§ **Document excerpt**:
┌────────

An optical diode, the researchers continue, is a device transmitting light in one direction and blocking it in the reverse direction. Among various types of optical diodes, one well-known example of this non-reciprocal response is “the magnetooptical (Faraday) effect related to circularly polarized light propagating in gyrotropic materials.”

“The biased magnetic field breaks the time-reversal symmetry, which leads to a nonreciprocal response of media,” the researchers state. “This mechanism is accompanied by the effect of circular dichroism related to differential absorption of the left-handed and right-handed circularly polarized waves. However, the nonreciprocal response is not restricted to the use of magnetic field only. Indeed, optical diodes can be constructed by utilizing spatial-temporal modulations of refractive indices or some nonlinear effects for which the reciprocity theorem is violated.”

Alternatively, they add, an asymmetric transmission can be realized in chiral artificial structures, or metamaterials, even when they are completely reciprocal. There are limitations to chiral metamaterials based on 2D planar technologies, however. The first limitation is related to their electromagnetic properties, considering that a complete asymmetric transmission is a resonant feature strongly dependent on dissipation. The second limitation is that commercial glass epoxy laminates cannot provide mechanical support of metallic patterns at extremely high temperatures, which restricts their application area.

└────────

§ **Actions to take**:
1. Print the optical diode passage in full, without changing anything.
2. Which lines of the entries contain the string "blue"? Copy out each of those lines.
The optical diode passage and the entries are unrelated material.

§ **Raw data**:
┌────────

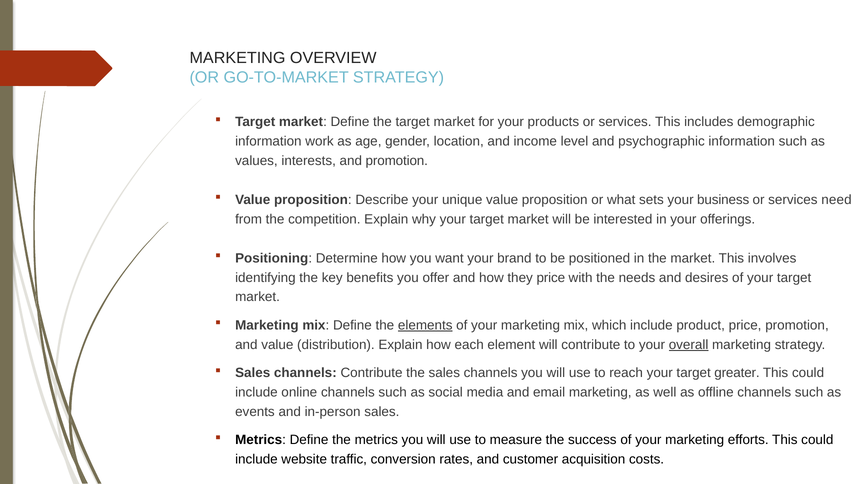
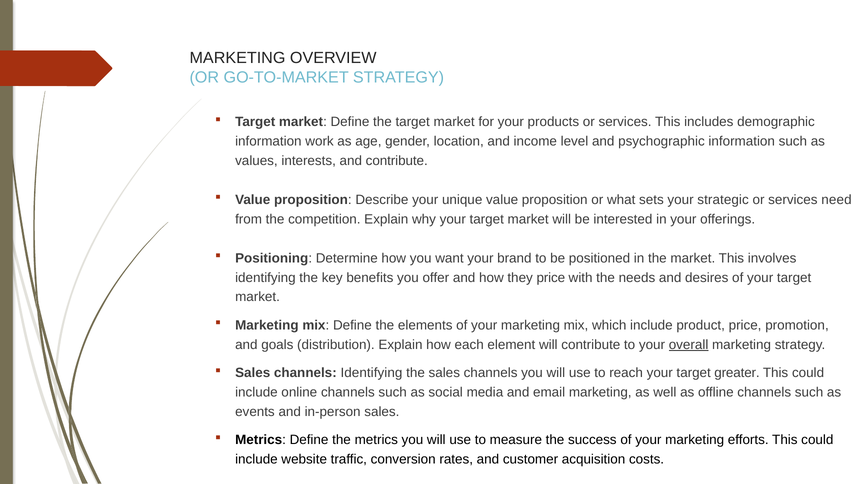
and promotion: promotion -> contribute
business: business -> strategic
elements underline: present -> none
and value: value -> goals
channels Contribute: Contribute -> Identifying
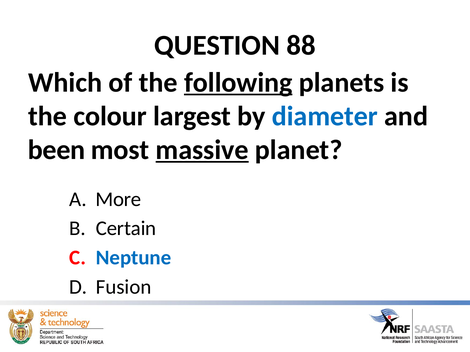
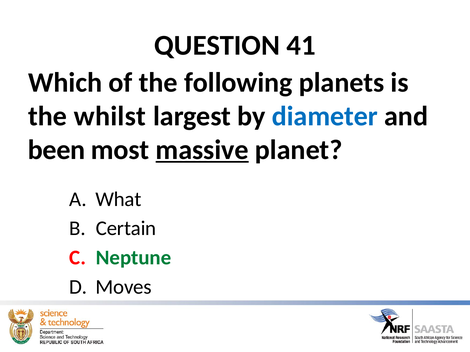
88: 88 -> 41
following underline: present -> none
colour: colour -> whilst
More: More -> What
Neptune colour: blue -> green
Fusion: Fusion -> Moves
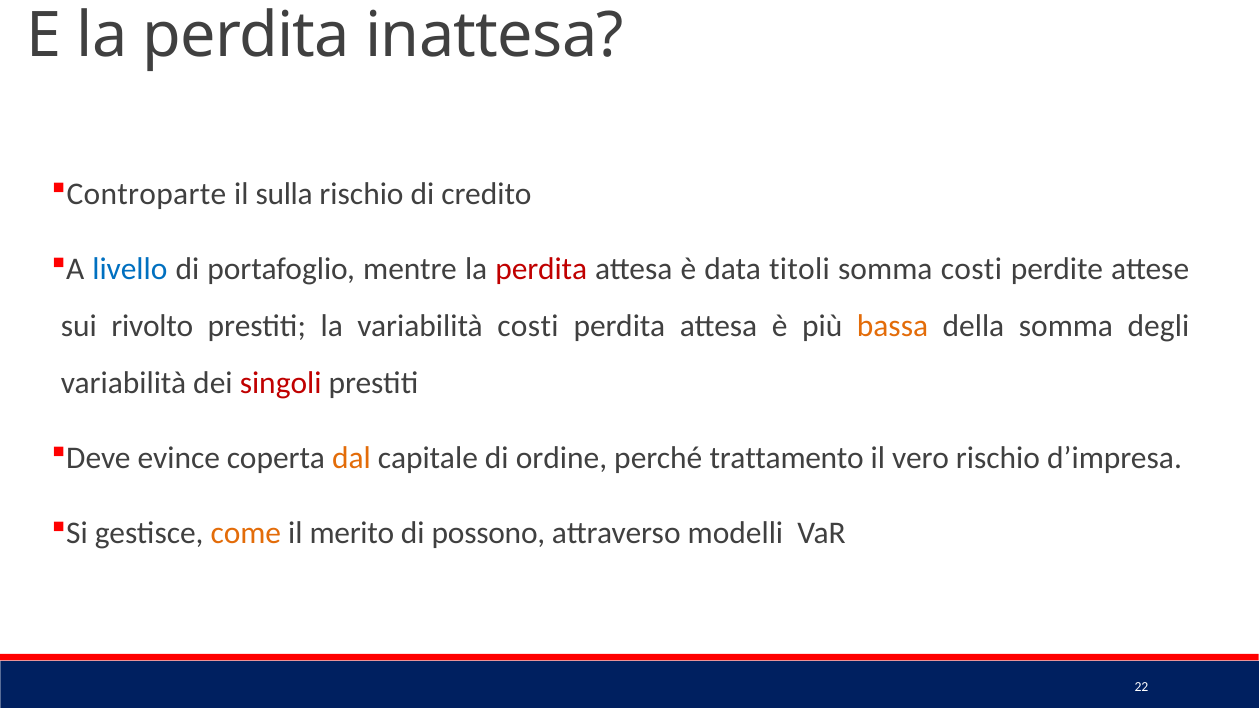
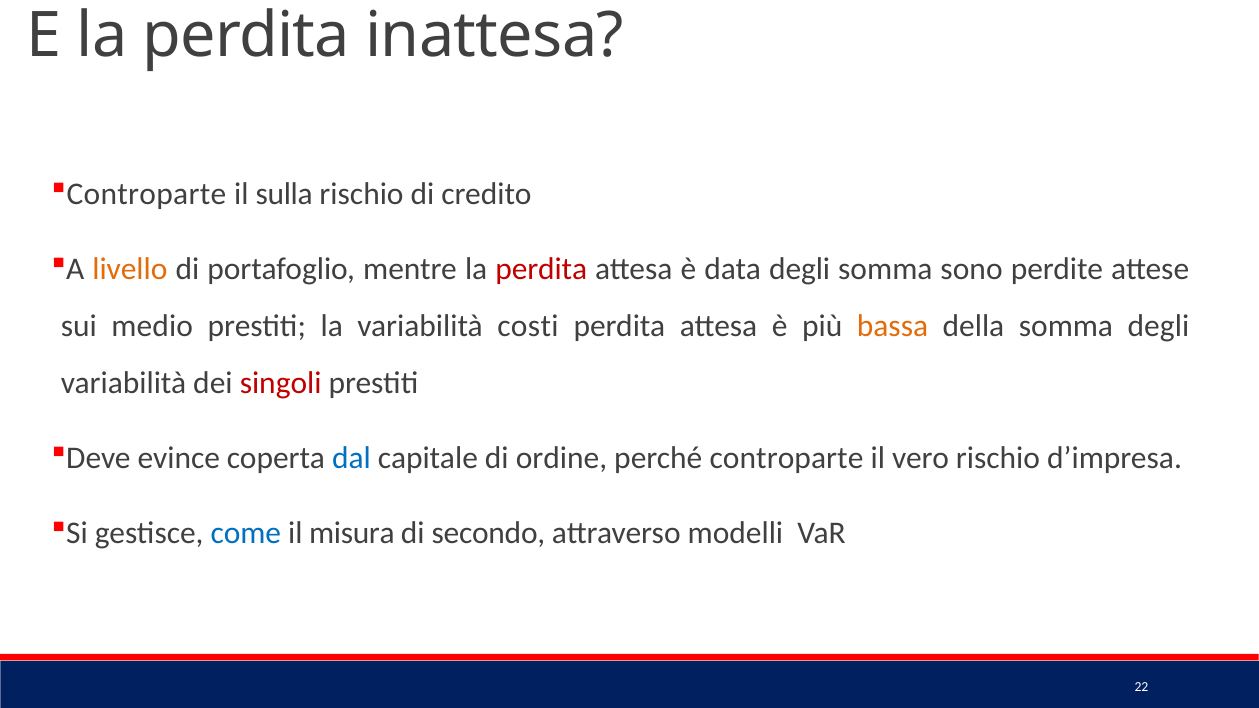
livello colour: blue -> orange
data titoli: titoli -> degli
somma costi: costi -> sono
rivolto: rivolto -> medio
dal colour: orange -> blue
perché trattamento: trattamento -> controparte
come colour: orange -> blue
merito: merito -> misura
possono: possono -> secondo
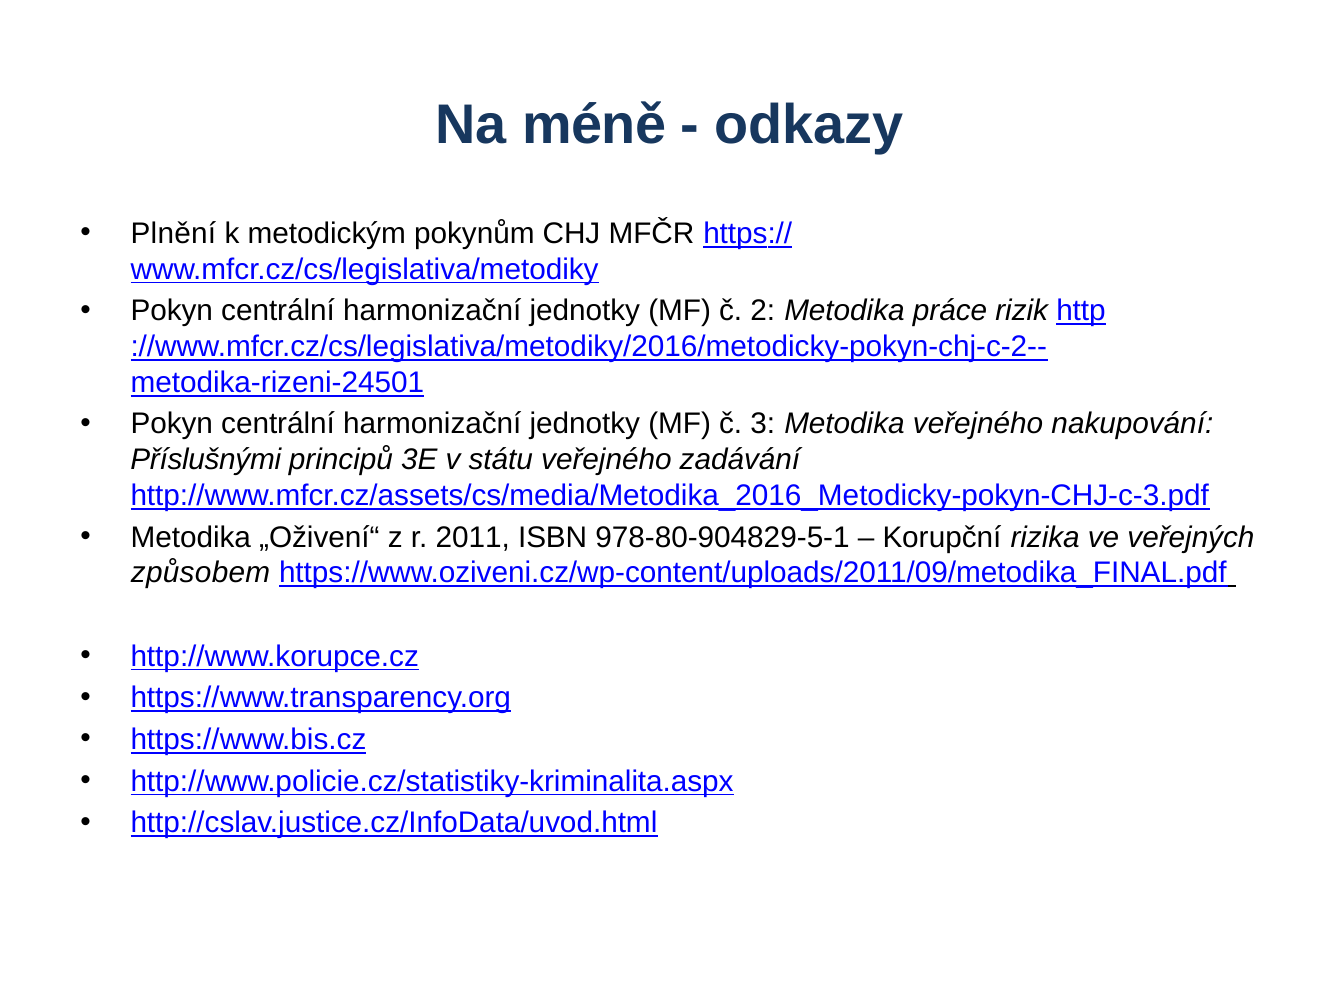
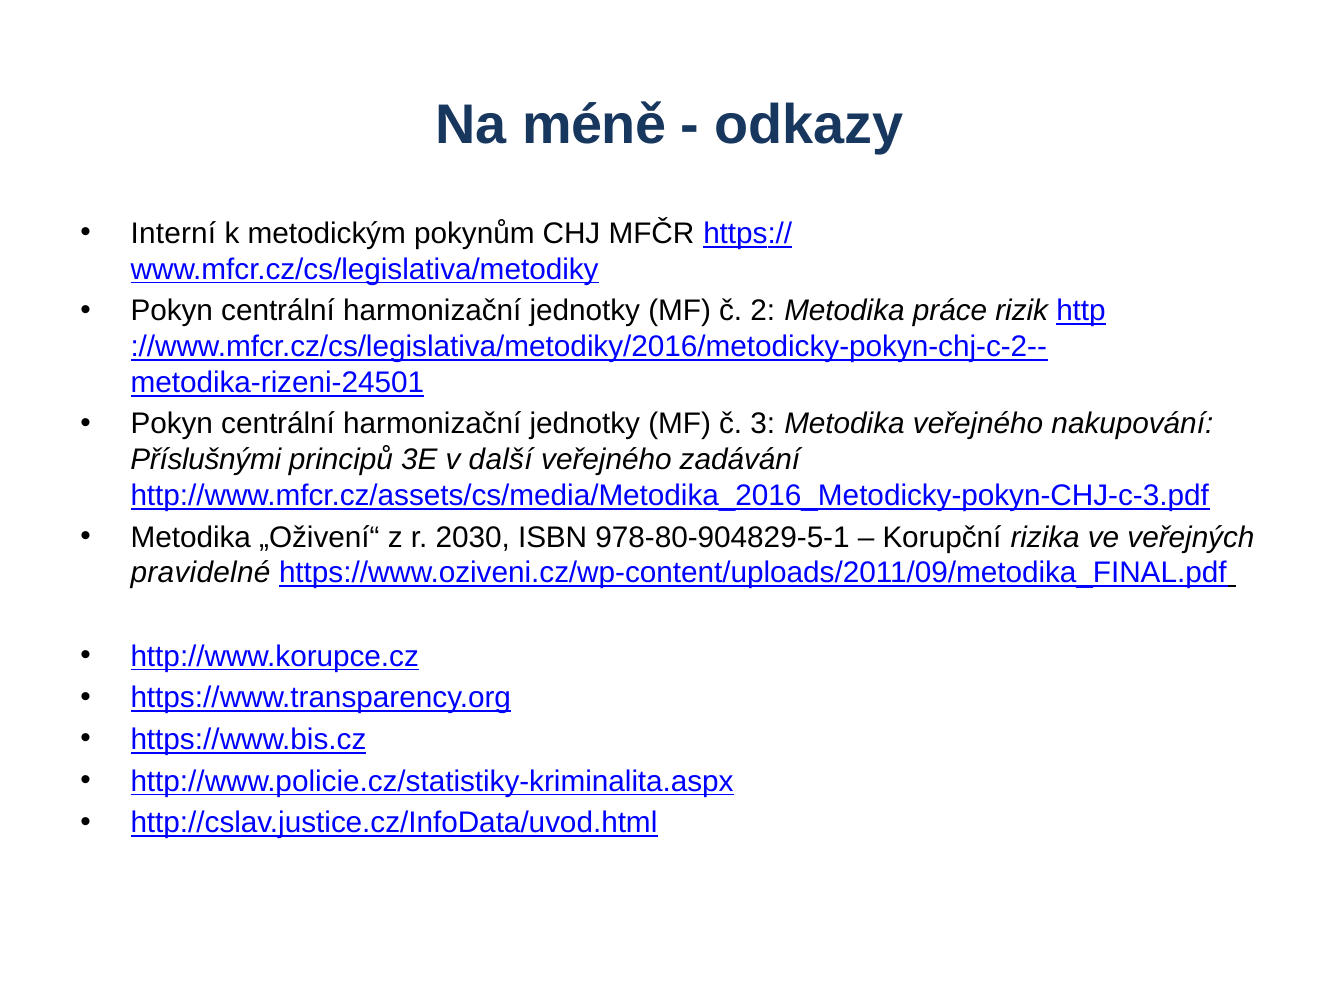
Plnění: Plnění -> Interní
státu: státu -> další
2011: 2011 -> 2030
způsobem: způsobem -> pravidelné
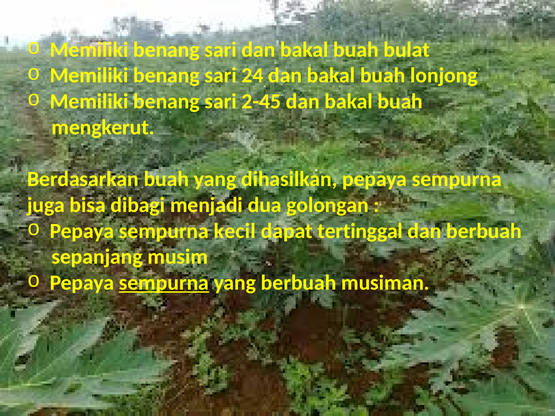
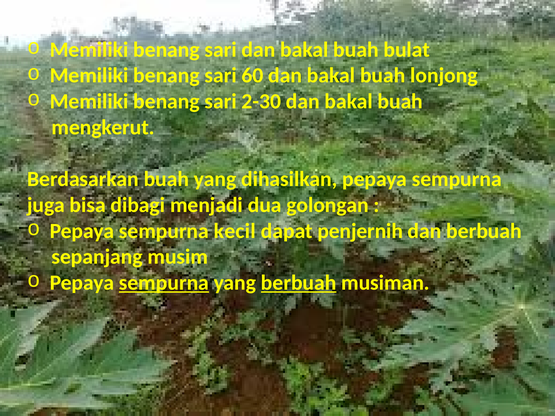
24: 24 -> 60
2-45: 2-45 -> 2-30
tertinggal: tertinggal -> penjernih
berbuah at (299, 283) underline: none -> present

└────────

§ **Expected answers**:
1.
An optical diode, the researchers continue, is a device transmitting light in one direction and blocking it in the reverse direction. Among various types of optical diodes, one well-known example of this non-reciprocal response is “the magnetooptical (Faraday) effect related to circularly polarized light propagating in gyrotropic materials.”

“The biased magnetic field breaks the time-reversal symmetry, which leads to a nonreciprocal response of media,” the researchers state. “This mechanism is accompanied by the effect of circular dichroism related to differential absorption of the left-handed and right-handed circularly polarized waves. However, the nonreciprocal response is not restricted to the use of magnetic field only. Indeed, optical diodes can be constructed by utilizing spatial-temporal modulations of refractive indices or some nonlinear effects for which the reciprocity theorem is violated.”

Alternatively, they add, an asymmetric transmission can be realized in chiral artificial structures, or metamaterials, even when they are completely reciprocal. There are limitations to chiral metamaterials based on 2D planar technologies, however. The first limitation is related to their electromagnetic properties, considering that a complete asymmetric transmission is a resonant feature strongly dependent on dissipation. The second limitation is that commercial glass epoxy laminates cannot provide mechanical support of metallic patterns at extremely high temperatures, which restricts their application area.

2.
Neptune colour: blue -> green
livello colour: blue -> orange
dal colour: orange -> blue
come colour: orange -> blue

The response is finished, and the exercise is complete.